Polymarket wants back into America’s good graces, and it is not being subtle about it. The prediction market platform, banned from serving US users in 2022 after a $1.4 million CFTC settlement for running an unregistered derivatives exchange, is now running a full-court press: influencer deals, a Major League Baseball sponsorship, and outreach to major news networks including CNBC and CNN.
The timing is deliberate. Polymarket launched a regulated US version of its platform in December 2025, made possible through the acquisition of QCEX. The company is now betting that a loud enough marketing campaign can reintroduce it to the American public as a legitimate, above-board operation rather than the offshore workaround it spent four years being.
The numbers that make this complicated
Here is the tension at the center of this story. Polymarket was banned from the US market. The ban did not actually stop US users from trading on the platform.
In April 2026 alone, the offshore version of Polymarket recorded roughly $9 billion in trading volume. US-linked wallets accounted for approximately 30% of that activity. The regulated US app, Polymarket US, generated about $1.6 billion in volume during the same month.
Over the last 12 months, Polymarket users placed $571 million in political market trades alone, according to Allium analysis.
Shayne Coplan, Polymarket’s founder, has connections that add another layer to the story. Donald Trump Jr. serves as both an advisor and an investor in the platform, a relationship that will draw scrutiny from any regulator or journalist inclined to look closely at who is benefiting from a friendlier post-2024 regulatory environment.
A WSJ report lands at exactly the wrong moment
A Wall Street Journal investigation published June 20, 2026 reported on what it described as deceptive marketing tactics by Polymarket. The fallout was fast: a consumer lawsuit followed, and the CFTC expanded its investigation into the company.

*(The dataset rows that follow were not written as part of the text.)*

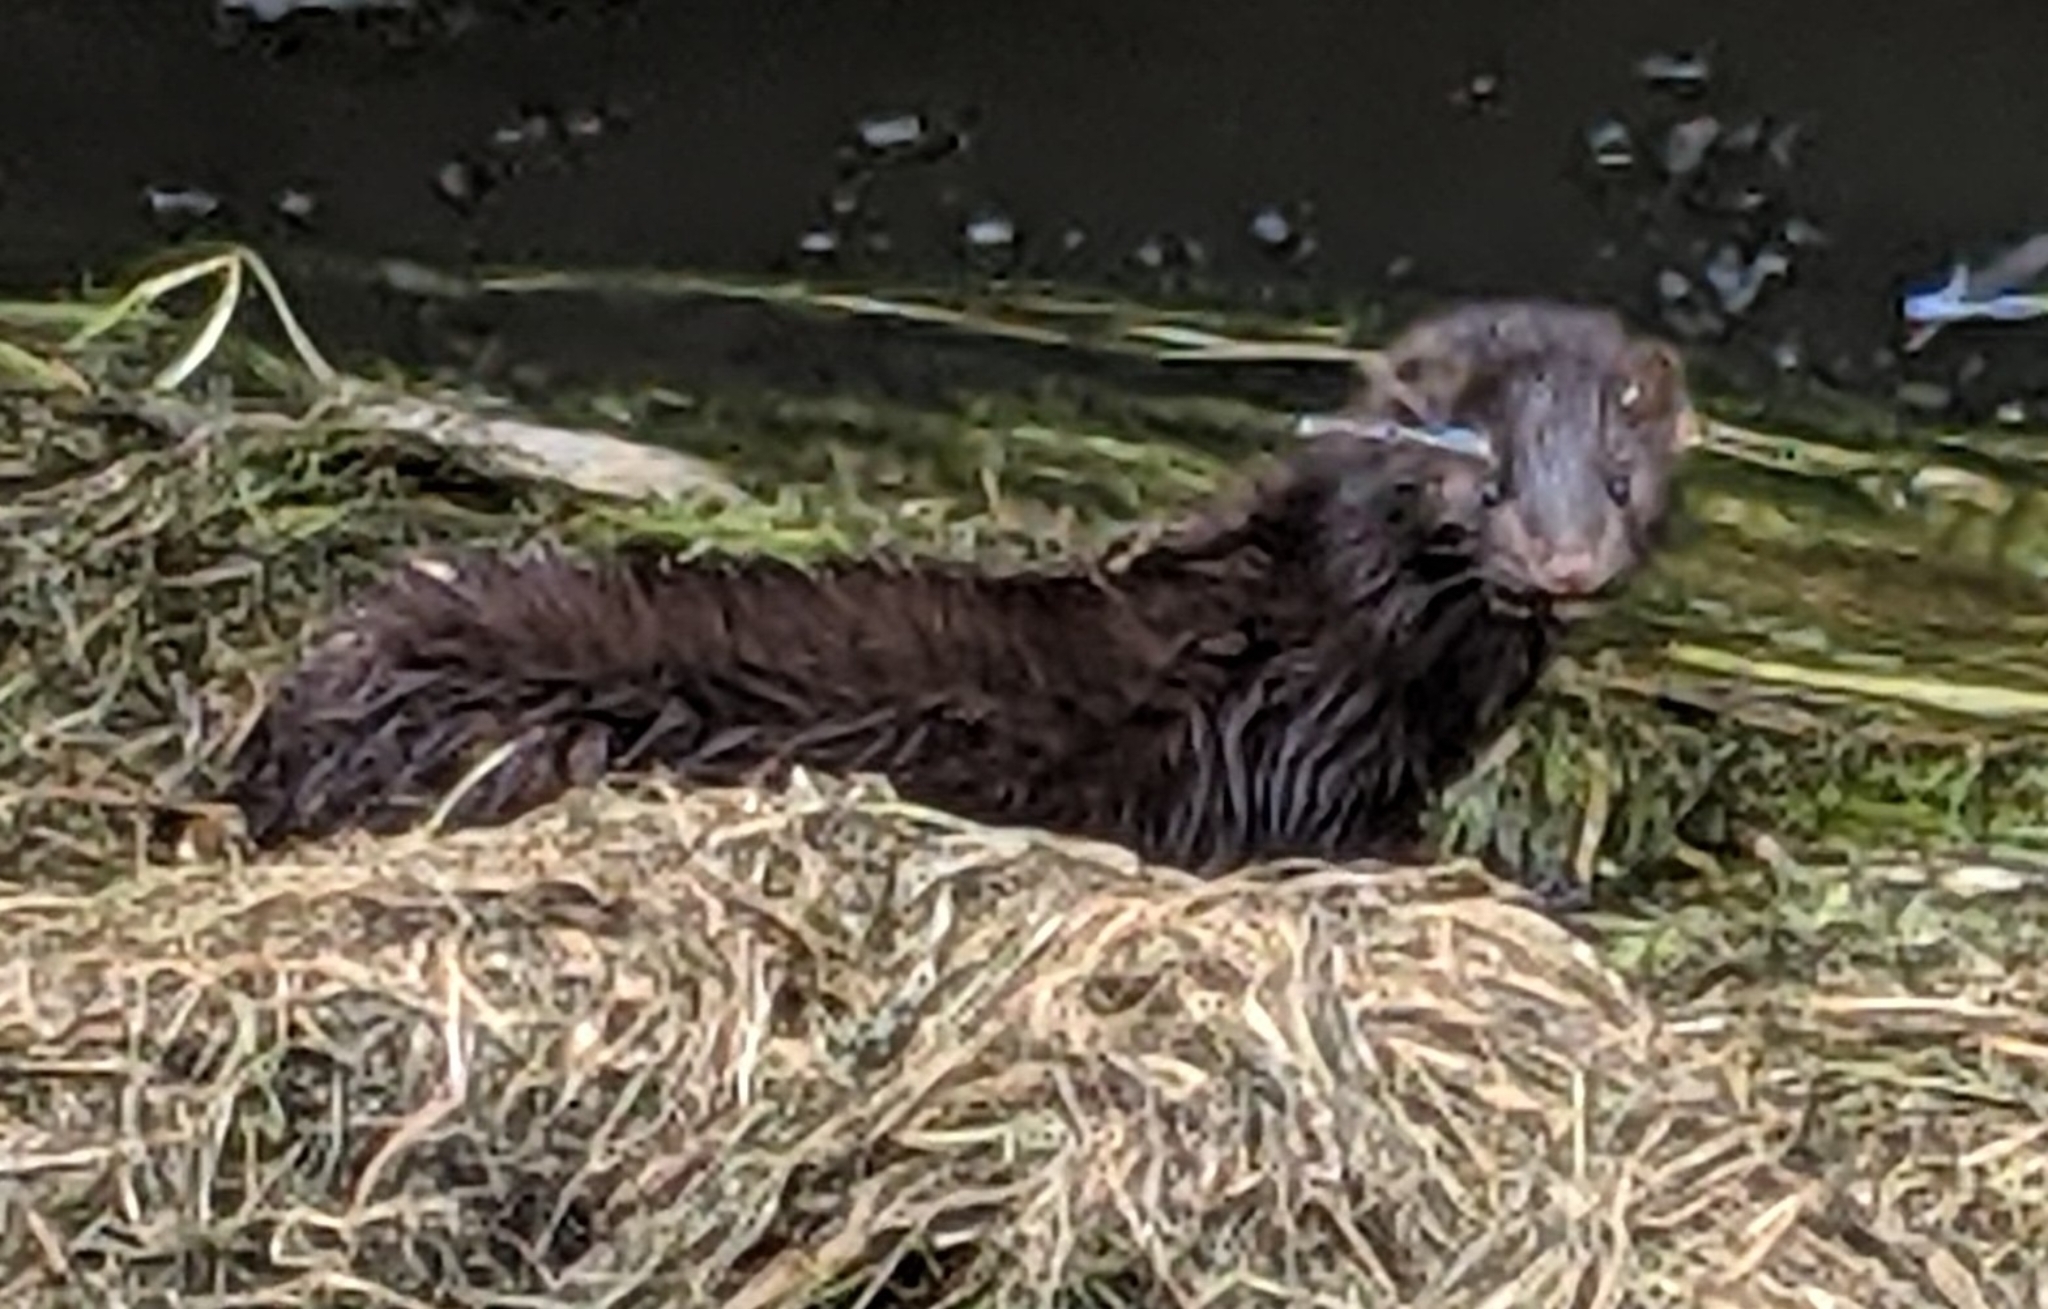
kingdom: Animalia
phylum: Chordata
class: Mammalia
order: Carnivora
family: Mustelidae
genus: Mustela
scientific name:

The core compliance question raised by the WSJ report is whether Polymarket’s marketing practices were truthful about what users were signing up for, and what protections they had. Those are questions that matter both for the ongoing CFTC investigation and for any future regulatory framework that governs prediction markets in the US.

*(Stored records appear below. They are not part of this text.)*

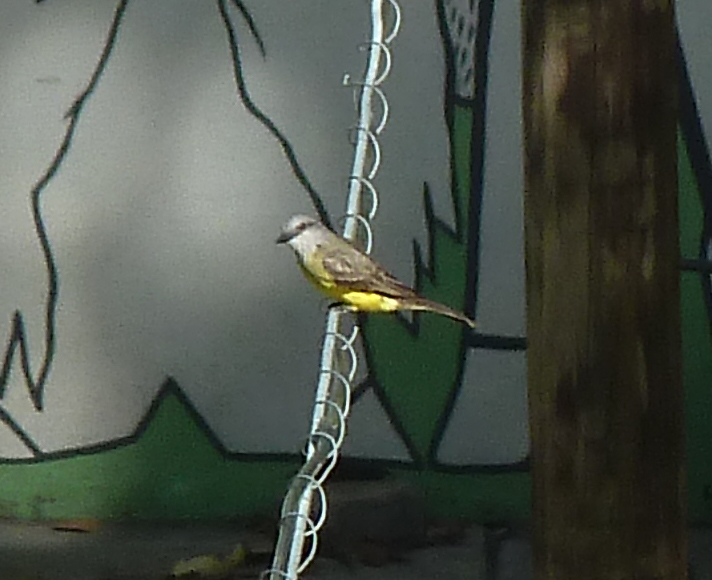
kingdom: Animalia
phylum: Chordata
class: Aves
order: Passeriformes
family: Tyrannidae
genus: Tyrannus
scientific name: Tyrannus melancholicus
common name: Tropical kingbird
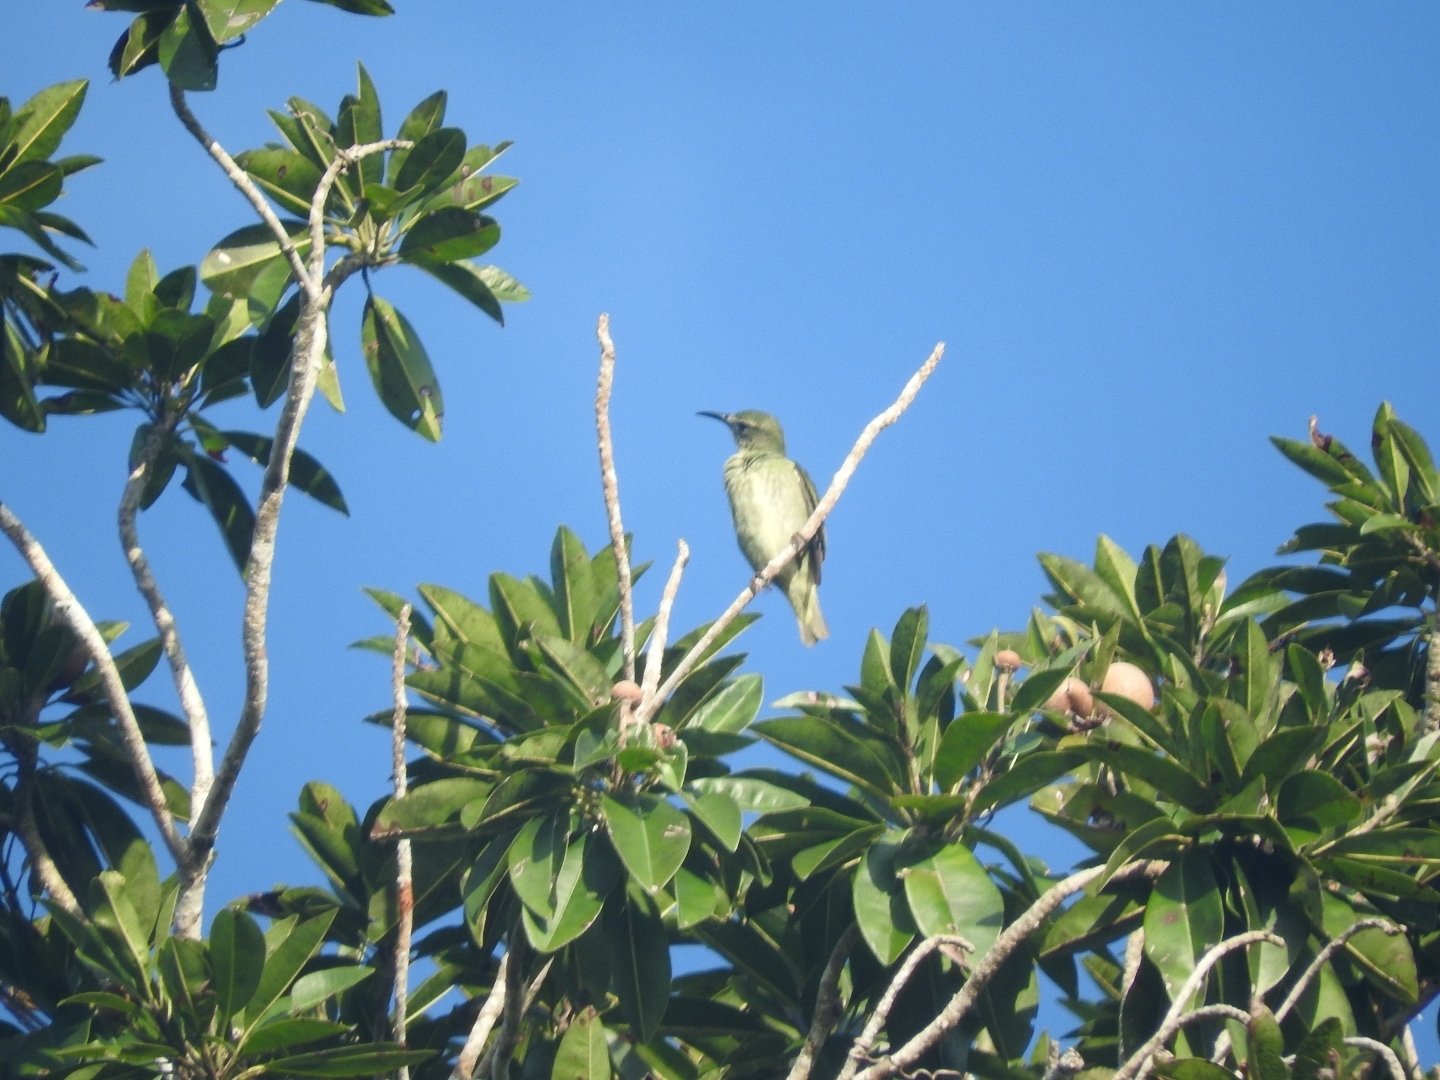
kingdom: Animalia
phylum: Chordata
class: Aves
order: Passeriformes
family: Thraupidae
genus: Cyanerpes
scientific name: Cyanerpes cyaneus
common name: Red-legged honeycreeper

What this means for prediction markets broadly
The $9 billion in offshore monthly volume signals that demand for prediction markets is real, deep, and not going away simply because a regulator draws a line.
The CFTC investigation is ongoing, the consumer lawsuit is live, and the WSJ report has given any skeptical regulator fresh ammunition. The regulated app’s $1.6 billion April volume suggests some are already comfortable with that bet, but the offshore platform’s continued dominance of total volume tells you most sophisticated users are still keeping their options open.